XXI

   Цирк Бескапе давал несколько довольно неудачных представлений в Шалоне на Марне, когда однажды вечером, заканчивая одно из упражнений, Джанни услышал, что кто-то из зрителей окликнул его по имени.
   Он узнал собрата, с которым ему в течение многих лет доводилось встречаться в разные времена года в разъездах по Франции. Это был коротенький человечек, коренастый, узловатый, по прозвищу Перешитый, начавший с того, что без балагана, без музыки, прямо на площади стал сажать дюжину людей в тележку и поднимал их затем на собственной спине. Ввиду успеха тележка вскоре была заменена подержанной коляской, обтянутой старой выцветшей кожаной обивкой, добытой в чанах дубильщиков. Наконец, коляска заменилась позолоченной античной колесницей, в которой Перешитый и продолжал поднимать публику. И про удачливого человека, женившегося тем временем на фокуснице, стали поговаривать, что он хорошо зарабатывает своей колесницей и карточными фокусами жены; он кутил в харчевнях, ел дичь и пил запечатанные вина.

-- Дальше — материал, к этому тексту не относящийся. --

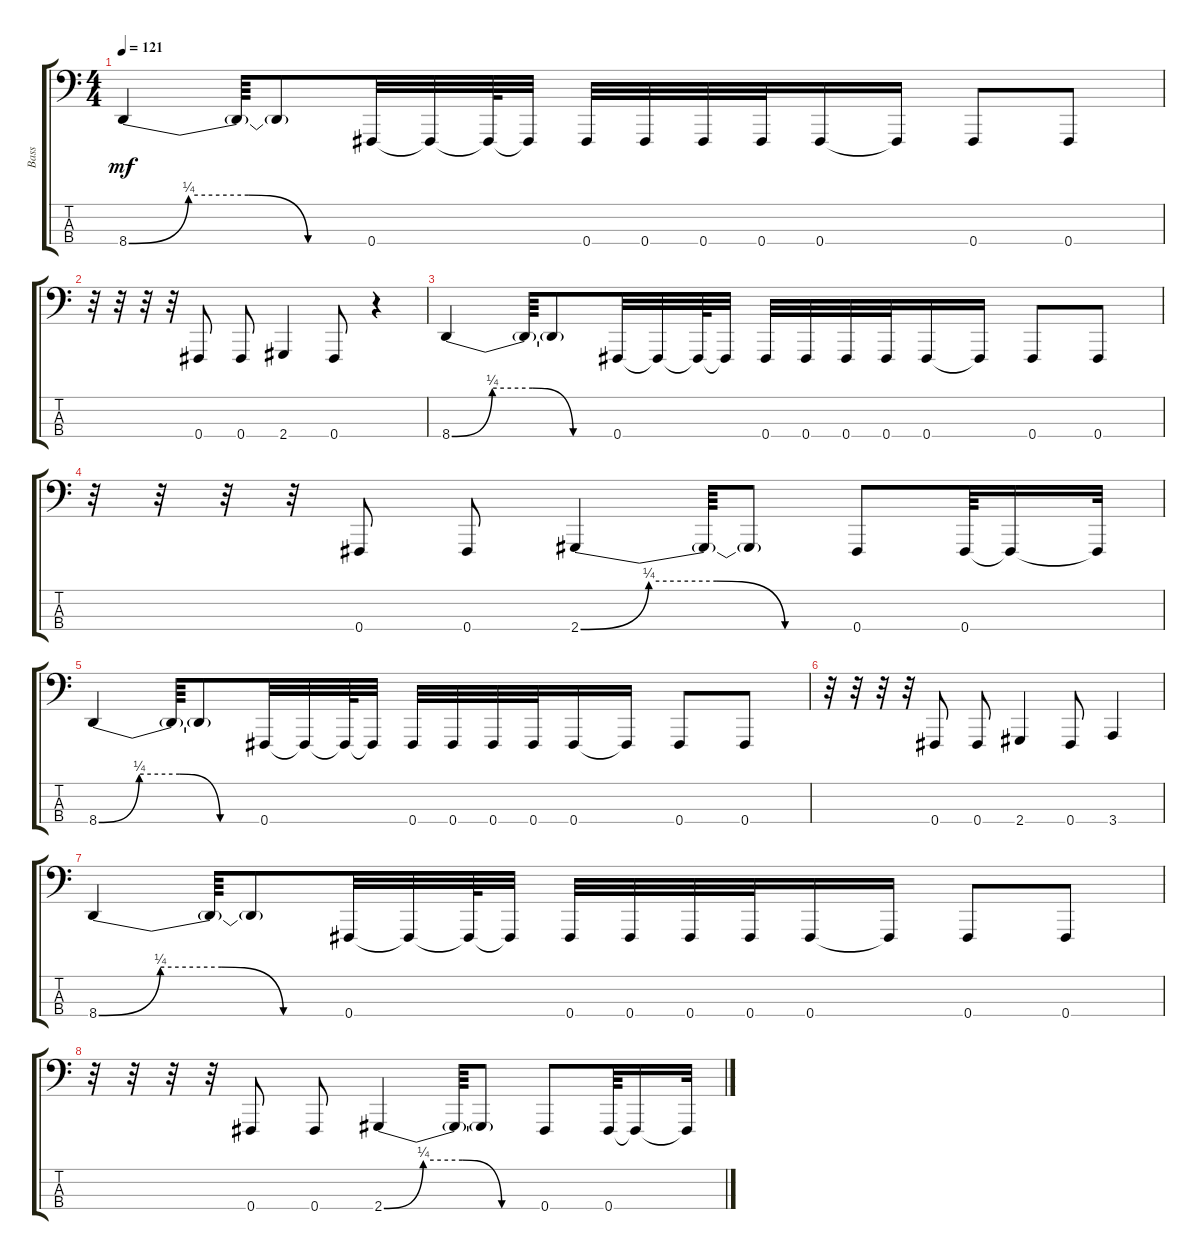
\track ("Bass" "Bass") {instrument electricbassfinger}
\staff {score tabs}
\tuning (E2 B1 Gb1 Gb0) {hide}
\ts (4 4)
\tempo 121
\clef f4
\ks c
8.4{be (custom 0 0 15 1 30 1 45 0 60 0)}.4{dy mf} 8.4{t}.64 8.4{t}.8 0.4.32 0.4{t}.32 0.4{t}.64 0.4{t}.32 0.4.32 0.4.32 0.4.32 0.4.32 0.4.16 0.4{t}.16 0.4.8 0.4.8 |
r.32 r.32 r.32 r.32 0.4.8 0.4.8 2.4.4 0.4.8 r.4 |
8.4{be (custom 0 0 15 1 30 1 45 0 60 0)}.4 8.4{t}.64 8.4{t}.8 0.4.32 0.4{t}.32 0.4{t}.64 0.4{t}.32 0.4.32 0.4.32 0.4.32 0.4.32 0.4.16 0.4{t}.16 0.4.8 0.4.8 |
r.32 r.32 r.32 r.32 0.4.8 0.4.8 2.4{be (custom 0 0 15 1 30 1 45 0 60 0)}.4 2.4{t}.64 2.4{t}.8 0.4.8 0.4.64 0.4{t}.16 0.4{t}.32 |
8.4{be (custom 0 0 15 1 30 1 45 0 60 0)}.4 8.4{t}.64 8.4{t}.8 0.4.32 0.4{t}.32 0.4{t}.64 0.4{t}.32 0.4.32 0.4.32 0.4.32 0.4.32 0.4.16 0.4{t}.16 0.4.8 0.4.8 |
r.32 r.32 r.32 r.32 0.4.8 0.4.8 2.4.4 0.4.8 3.4.4 |
8.4{be (custom 0 0 15 1 30 1 45 0 60 0)}.4 8.4{t}.64 8.4{t}.8 0.4.32 0.4{t}.32 0.4{t}.64 0.4{t}.32 0.4.32 0.4.32 0.4.32 0.4.32 0.4.16 0.4{t}.16 0.4.8 0.4.8 |
r.32 r.32 r.32 r.32 0.4.8 0.4.8 2.4{be (custom 0 0 15 1 30 1 45 0 60 0)}.4 2.4{t}.64 2.4{t}.8 0.4.8 0.4.64 0.4{t}.16 0.4{t}.32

   Перешитый поведал Джанни, что приехал слишком поздно, чтобы разложить балаган, и принялся сочувствовать ему, что так мало зрителей присутствует на представлении, горевал о мерзкой погоде, стоявшей все лето, плакался, что ремесло их теперь в таком упадке; иеремиаду свою он сразу оборвал, сказав: «А ведь говорят, малыш, что ты хочешь отделаться от своей колымаги?» А так как Джанни не отвечал ни да, ни нет, он молвил: «Ну, так заходи за мной завтра в Красную Шапку, – мы, может быть, что-нибудь обделаем».

XXII

   Джанни застал Перешитого еще сидящим за столиком в харчевне Красная Шапка. По обеим сторонам Перешитого стояло по две пустых бутылки, и он только что принялся за пятую. На его широком лице, с пунцовыми пятнами возле ушей, с бровями, похожими на клочки белой кроличьей шерсти, и рябом, как Голландия[23], играла в лучах солнца веселость низкопробного забавника, смешанная с мелочной хитростью, светящейся в ясном взоре нормандского крестьянина.

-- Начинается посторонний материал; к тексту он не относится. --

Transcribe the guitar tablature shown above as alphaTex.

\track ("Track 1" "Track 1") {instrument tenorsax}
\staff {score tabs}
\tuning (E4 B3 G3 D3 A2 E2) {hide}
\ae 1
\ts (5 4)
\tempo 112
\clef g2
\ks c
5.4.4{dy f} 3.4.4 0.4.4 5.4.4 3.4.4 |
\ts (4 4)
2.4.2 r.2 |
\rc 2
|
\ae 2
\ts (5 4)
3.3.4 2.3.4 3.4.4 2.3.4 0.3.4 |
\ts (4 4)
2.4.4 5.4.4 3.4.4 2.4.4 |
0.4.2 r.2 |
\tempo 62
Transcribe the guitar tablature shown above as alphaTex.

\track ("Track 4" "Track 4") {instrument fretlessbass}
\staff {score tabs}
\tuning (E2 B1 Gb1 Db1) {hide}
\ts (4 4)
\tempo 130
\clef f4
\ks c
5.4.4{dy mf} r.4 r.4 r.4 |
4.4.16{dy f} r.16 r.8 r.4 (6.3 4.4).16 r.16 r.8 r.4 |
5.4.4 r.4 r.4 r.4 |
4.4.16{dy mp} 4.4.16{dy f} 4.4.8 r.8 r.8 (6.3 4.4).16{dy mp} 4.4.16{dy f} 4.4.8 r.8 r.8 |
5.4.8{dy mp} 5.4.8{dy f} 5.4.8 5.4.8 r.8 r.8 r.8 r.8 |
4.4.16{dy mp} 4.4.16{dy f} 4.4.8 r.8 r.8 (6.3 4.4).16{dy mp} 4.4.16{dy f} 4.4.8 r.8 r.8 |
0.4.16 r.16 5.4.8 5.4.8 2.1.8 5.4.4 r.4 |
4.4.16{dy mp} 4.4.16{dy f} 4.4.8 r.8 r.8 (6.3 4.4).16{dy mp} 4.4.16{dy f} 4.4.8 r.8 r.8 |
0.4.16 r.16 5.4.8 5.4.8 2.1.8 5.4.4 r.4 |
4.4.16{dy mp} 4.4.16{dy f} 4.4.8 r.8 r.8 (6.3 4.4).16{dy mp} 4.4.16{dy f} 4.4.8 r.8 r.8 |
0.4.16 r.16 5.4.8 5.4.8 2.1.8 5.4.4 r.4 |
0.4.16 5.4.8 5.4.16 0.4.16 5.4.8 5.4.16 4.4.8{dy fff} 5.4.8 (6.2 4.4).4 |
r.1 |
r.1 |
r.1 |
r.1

   – А, наконец-то! Бери стул и стакан и садись… Итак, папаша Бескапе приказал долго жить!… Я любил его, старую обезьяну… с удовольствием бы проследовал за его прахом… А! И бедовый же был малый! А как, сукин сын, умел проводить простачков! Слушай, молодчик, что я, Перешитый, скажу тебе: славный у тебя был папаша!… Такого уж нового не сыщешь, таких уж земля больше не родит. Пей, поросенок… И сколько же ты хочешь за свою колымагу?
   – Хочу за нее, Перешитый, три тысячи франков.

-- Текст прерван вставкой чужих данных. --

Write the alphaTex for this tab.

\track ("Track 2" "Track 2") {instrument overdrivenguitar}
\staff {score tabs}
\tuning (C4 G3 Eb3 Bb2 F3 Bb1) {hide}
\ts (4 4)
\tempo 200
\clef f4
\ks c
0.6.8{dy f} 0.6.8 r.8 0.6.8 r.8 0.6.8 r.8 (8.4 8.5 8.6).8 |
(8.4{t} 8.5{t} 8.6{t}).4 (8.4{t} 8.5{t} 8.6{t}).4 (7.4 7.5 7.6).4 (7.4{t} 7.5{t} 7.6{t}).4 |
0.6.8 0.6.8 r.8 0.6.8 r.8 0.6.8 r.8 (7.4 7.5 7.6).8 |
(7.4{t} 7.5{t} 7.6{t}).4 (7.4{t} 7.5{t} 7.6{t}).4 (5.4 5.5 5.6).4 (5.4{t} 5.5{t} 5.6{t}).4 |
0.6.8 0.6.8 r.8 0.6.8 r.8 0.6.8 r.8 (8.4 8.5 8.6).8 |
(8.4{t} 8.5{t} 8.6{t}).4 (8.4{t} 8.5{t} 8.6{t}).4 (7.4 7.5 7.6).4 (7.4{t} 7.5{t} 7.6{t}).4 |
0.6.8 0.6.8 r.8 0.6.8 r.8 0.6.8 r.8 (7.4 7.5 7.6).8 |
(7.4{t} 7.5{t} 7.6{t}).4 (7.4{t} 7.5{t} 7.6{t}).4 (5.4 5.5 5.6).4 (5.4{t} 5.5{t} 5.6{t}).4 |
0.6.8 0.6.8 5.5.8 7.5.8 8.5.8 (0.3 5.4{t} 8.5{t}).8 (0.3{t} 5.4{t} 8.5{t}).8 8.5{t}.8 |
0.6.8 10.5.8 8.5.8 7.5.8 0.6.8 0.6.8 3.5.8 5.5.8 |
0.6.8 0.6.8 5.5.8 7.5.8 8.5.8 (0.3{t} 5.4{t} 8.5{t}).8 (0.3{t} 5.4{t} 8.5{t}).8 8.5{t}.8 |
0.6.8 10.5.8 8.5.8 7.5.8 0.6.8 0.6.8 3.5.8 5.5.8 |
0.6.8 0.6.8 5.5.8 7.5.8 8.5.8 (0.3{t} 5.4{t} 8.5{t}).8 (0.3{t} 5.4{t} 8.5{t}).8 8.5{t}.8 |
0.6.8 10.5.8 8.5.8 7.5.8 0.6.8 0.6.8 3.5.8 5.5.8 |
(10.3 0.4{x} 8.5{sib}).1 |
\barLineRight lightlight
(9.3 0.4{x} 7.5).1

   – Три тысячи настоящих франков! Шутишь, малыш! Ты, верно, думаешь, что у меня и сотни, и тысячи, раз завместотележки у меня теперь коляска с позолотой… Но ведь ты не хуже меня знаешь: теперь дела идут не так, как во времена, когда они шли… Словом, надо быть разумным… и примириться с обстоятельствами и брать деньги, какие ни на есть… Кроме того, видишь ли, малыш: что у меня есть, или, вернее, чего у меня нет, – того с меня и хватит… тем я и довольствуюсь, короче говоря… А я-то думал управиться с тысячью двумястами франков… Да еще, право же, думал, ты у меня лапку поцелуешь… Пей, поросенок!
   – Нет, Перешитый. Три тысячи. Хотите – берите, хотите – нет!
   – Ах ты, карапузик. Да взаправду ли ты говоришь?
   – Послушайте, Перешитый, вы отлично знаете: две лошади, две повозки, балаган и все прочее.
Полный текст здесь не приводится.